Ingredients: 2 pounds cucumbers or about 2 quarts of other vegetables, such as quartered green tomatoes; green or wax beans; thinly sliced carrots or beets; small peppers or pepper strips
Brine: 3 Tablespoons fine sea salt; 1 quart filtered water.
Suggested herbs and spices:
Garlic is a must in my opinion – 5-6 cloves, crushed, sliced, or chopped per quart of brine
Dill – a handful of dill heads or fronds per quart of brine
Black Peppercorns – 1 teaspoon whole peppercorns per quart of brine
Mustard Seed – 1/2 teaspoon per quart
Chile peppers – dried or fresh, 1-2 per quart of brine, or more if you dare
Bay leaves – 1 per quart of brine
For crunchier pickles – add a few grape or sour cherry leaves per quart of brine.
**A note on other spices — The sky is the limit with how you spice your pickle. My advice is to choose no more than three predominant, complimentary flavors that you want to accent in your pickle. I almost always use garlic. Try an Asian spiced pickle with Sichuan peppercorns and ginger, or a Mexican spiced pickle with jalapenos, cumin, and oregano. Mixed pickling spice gives pickles a spicier, old fashioned flavor. Create your own pickle based on your own favorite herbs and spices, such as horseradish, fennel, celery, basil, tarragon, or curry powder.
In a clean crock or other pickling vessel, layer your well washed vegetables and spices. Leave about 4 inches at the top of your crock. Prepare your brine with cold, filtered water. Whisk well to completely dissolve the salt and pour the brine over your vegetables. The brine should just cover your vegetables.

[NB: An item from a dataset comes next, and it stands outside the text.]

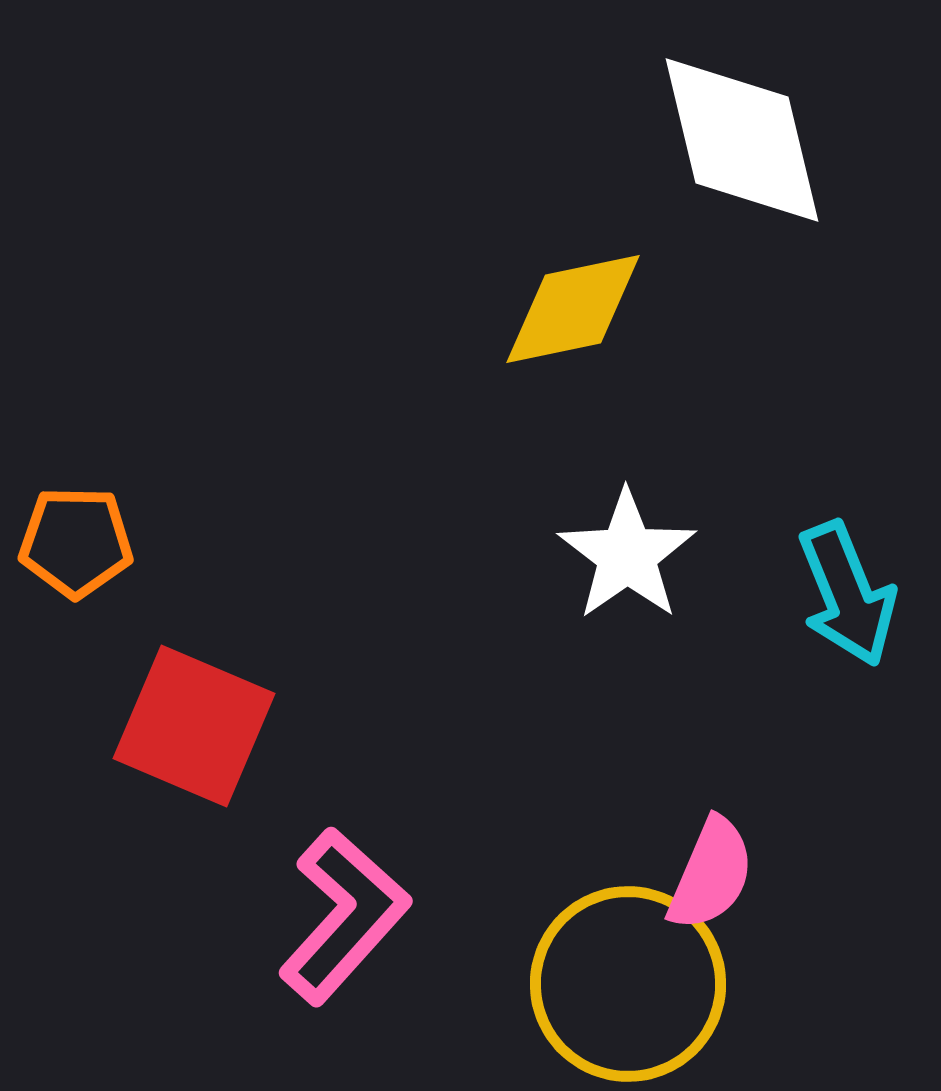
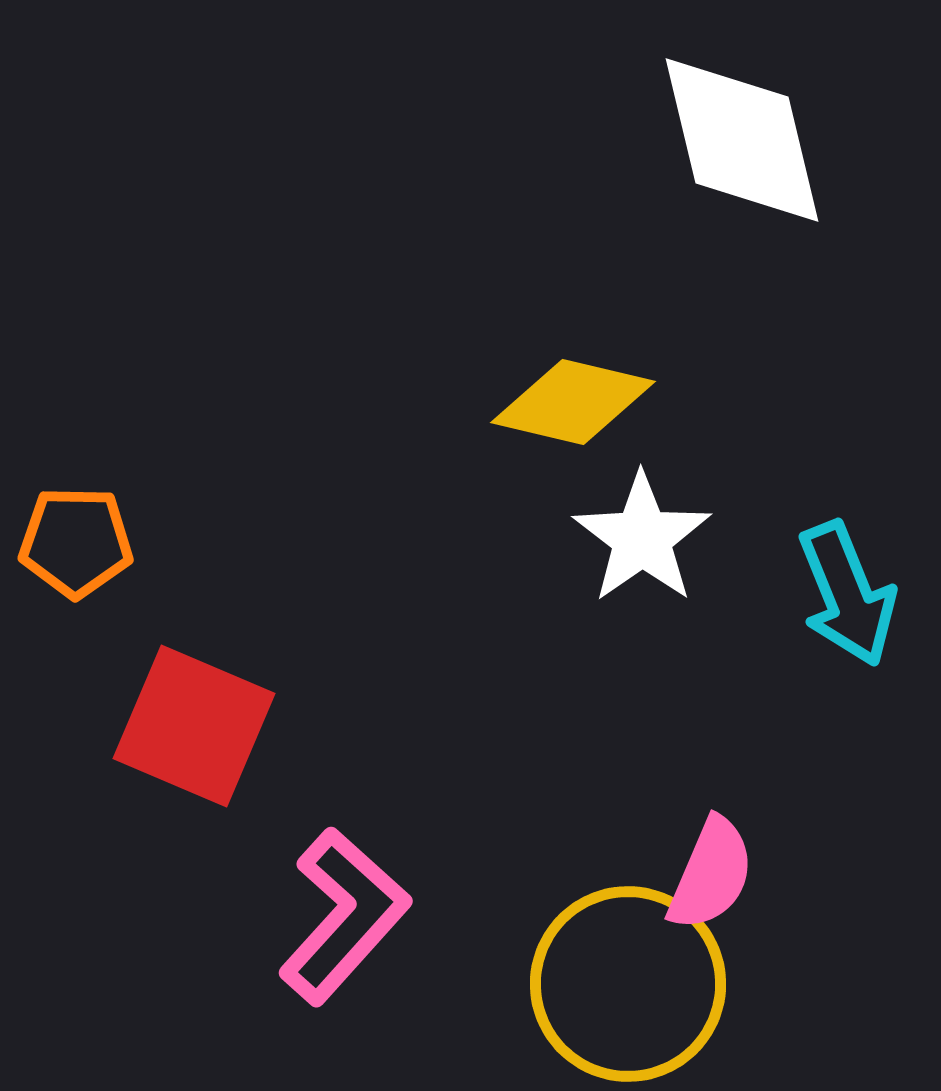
yellow diamond: moved 93 px down; rotated 25 degrees clockwise
white star: moved 15 px right, 17 px up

Next, you need to weight down your vegetables to keep them fully submerged in the brine. You can do this by using a plate that just fits inside your crock, thus creating a seal, and weighting that plate down with a well-scrubbed, large rock or several quart jars that have been filled with water.
Alternately, you can use a plastic bag filled with brine to act as both a weight and a seal. I often use this method. Fit a heavy 1-gallon plastic freezer bag inside another (for larger than 2 gallon crocks, I use the 2 ½ gallon bags). Fill the inner bag with a salt brine of 3 tablespoons salt to 1 quart of water and tightly close both bags to prevent leaks. Place on top of the pickles, making sure it fits tightly around the inner edge of the crock. It acts as an airtight weight on top of the vegetables, which will discourage the growth of yeast and scum. Store the crock in a cool place (60° to 75°F). Liquid may bubble and seep from the pickles as they ferment, so place the crock on a tray to contain any overflow.
Your pickles will take about 4-10 days to complete fermentation, depending on the temperature of fermentation and the concentration of salt in your brine. Cooler temperatures and saltier brines slow fermentation. You will know that fermentation is complete when bubbles are no longer rising to the surface of your pickles and they have a fresh, tart smell. Taste the brine. If the saltiness is not balanced with sourness, you can let your pickles continue to ferment another day or two.
Truly Sensational Hot Sauce:
Ferment hot peppers, adding garlic for spicing, if you wish. Turn your fermented hot peppers into hot sauce by simply stemming and pureeing them. Be sure to wear gloves when handling hot peppers. If you want a thinner sauce, strain. Bottled sauce will keep all year in the refrigerator.